▶ [EXTRACT PROVIDED]:
---+---
Management Commentary
'Fiscal 2024 was a necessary reset for Ostrom Climate,' said Tejinder Virk, CEO of Ostrom Climate Solutions Inc. 'We aggressively restructured the Company, refocused our strategy, and invested heavily into building scalable project infrastructure, particularly through the development of our flagship Climate-Smart Rice project in the Philippines. While our trading and consulting businesses experienced cyclical softness, reflecting broader volatility in voluntary carbon markets, we materially reduced our fixed cost base to create operating leverage as markets recover.
This year marked a turning point: we secured a landmark Emission Reduction Purchase Agreement (ERPA) with a Fortune Global 500 buyer, advanced our presence in compliance carbon markets, and implemented stronger internal governance and financial oversight. While near-term results reflect the costs of transformation, we have taken deliberate steps to position Ostrom for sustainable, high-margin growth.
---+---
▶ [CHALLENGE]: Reproduce the management commentary word for word from "This year marked" to "sustainable, high-margin growth.".

Dataset entries
---+---
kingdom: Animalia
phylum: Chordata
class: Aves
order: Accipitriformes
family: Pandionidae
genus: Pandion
---+---
▶ [RESULT OF THIS TASK]:
This year marked a turning point: we secured a landmark Emission Reduction Purchase Agreement (ERPA) with a Fortune Global 500 buyer, advanced our presence in compliance carbon markets, and implemented stronger internal governance and financial oversight. While near-term results reflect the costs of transformation, we have taken deliberate steps to position Ostrom for sustainable, high-margin growth.